+++ Document excerpt +++
Foundations of Gandhian Economics
http://hubeventsnotes.blogspot.com/2014/04/foundations-of-gandhian-economics.html
Gandhi’s Economic Thought
http://hubeventsnotes.blogspot.com/2014/04/gandhis-economic-thought.html
Inclusive Economics: Gandhian Method and Contemporary Policy
http://hubeventsnotes.blogspot.com/2014/04/inclusive-economics-gandhian-method-and.html
Essays in Gandhian Economics
http://hubeventsnotes.blogspot.com/2014/04/essays-in-gandhian-economics.html
Gandhian Economics: A Humane Approach
http://hubeventsnotes.blogspot.com/2014/04/gandhian-economics-humane-approach.html
Varanasi: Sarva-Seva-Sangh-Prakashan, 1997
(19-24) Parasitic Economy: Leading type - a robber who murders a child for its ornaments.
1. Selfishness motivated by greed.
2. Intention: benefiting himself regardless of any injury his actions may cause to others.
3. Harming, if not destroying, the source of benefit.
4. Emphasis wholly on one's own rights.
5. Absence of recognition of one's duties.
6. Absence of altruistic values.
7. Productive of violence.
Chief Test: Destruction of source of benefit.
Predatory Economy: Leading type - a pickpocket who robs his victim without making him aware of his loss.
1. Selfishness motivated by desires.
2. Intent on his own benefit and attempts to attain it, if possible without much harm to his victim.
3. Emphasis wholly on rights.
4. Little or no recognition of one's duties.
5. Absence of altruistic values.
6. Productive of violence.
Chief Test: Benefit without contribution.
+++ Dataset content +++
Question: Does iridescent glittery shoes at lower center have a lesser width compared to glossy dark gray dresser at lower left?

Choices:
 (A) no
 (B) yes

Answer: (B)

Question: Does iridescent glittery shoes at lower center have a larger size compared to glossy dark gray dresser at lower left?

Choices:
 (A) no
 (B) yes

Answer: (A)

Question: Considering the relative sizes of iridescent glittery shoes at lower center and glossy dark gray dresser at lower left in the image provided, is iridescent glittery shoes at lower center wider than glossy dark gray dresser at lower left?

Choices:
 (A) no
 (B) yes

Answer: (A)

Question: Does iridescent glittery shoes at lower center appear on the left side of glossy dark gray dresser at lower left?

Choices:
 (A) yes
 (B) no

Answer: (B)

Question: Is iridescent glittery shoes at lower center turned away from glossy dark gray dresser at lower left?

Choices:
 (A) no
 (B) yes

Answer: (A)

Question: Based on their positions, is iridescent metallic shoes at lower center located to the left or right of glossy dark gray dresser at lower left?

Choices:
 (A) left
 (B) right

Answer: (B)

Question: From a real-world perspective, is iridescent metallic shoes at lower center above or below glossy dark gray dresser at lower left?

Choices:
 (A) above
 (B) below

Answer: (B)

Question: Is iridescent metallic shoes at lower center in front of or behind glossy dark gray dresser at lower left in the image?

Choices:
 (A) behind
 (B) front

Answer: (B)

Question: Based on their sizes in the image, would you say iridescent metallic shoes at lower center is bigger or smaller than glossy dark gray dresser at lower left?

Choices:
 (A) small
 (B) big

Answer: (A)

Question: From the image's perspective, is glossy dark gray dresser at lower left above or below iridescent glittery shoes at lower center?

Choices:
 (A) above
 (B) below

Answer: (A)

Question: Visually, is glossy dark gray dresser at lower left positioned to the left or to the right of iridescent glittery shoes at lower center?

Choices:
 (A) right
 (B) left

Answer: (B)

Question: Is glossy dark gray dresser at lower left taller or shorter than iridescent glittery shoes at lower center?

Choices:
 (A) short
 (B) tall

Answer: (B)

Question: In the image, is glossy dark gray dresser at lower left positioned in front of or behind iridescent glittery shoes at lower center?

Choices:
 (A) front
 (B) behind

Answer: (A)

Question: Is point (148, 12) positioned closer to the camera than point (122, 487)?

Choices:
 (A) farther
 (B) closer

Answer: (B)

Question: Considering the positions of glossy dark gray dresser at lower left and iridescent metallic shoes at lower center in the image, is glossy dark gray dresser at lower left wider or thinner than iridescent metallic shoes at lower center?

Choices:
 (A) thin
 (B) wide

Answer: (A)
+++
§ Objective: Reproduce verbatim the portion of the Gandhian economics excerpt between "3. Harming, if" and "6. Absence of altruistic values.", inclusive.

§ Solution below:
3. Harming, if not destroying, the source of benefit.
4. Emphasis wholly on one's own rights.
5. Absence of recognition of one's duties.
6. Absence of altruistic values.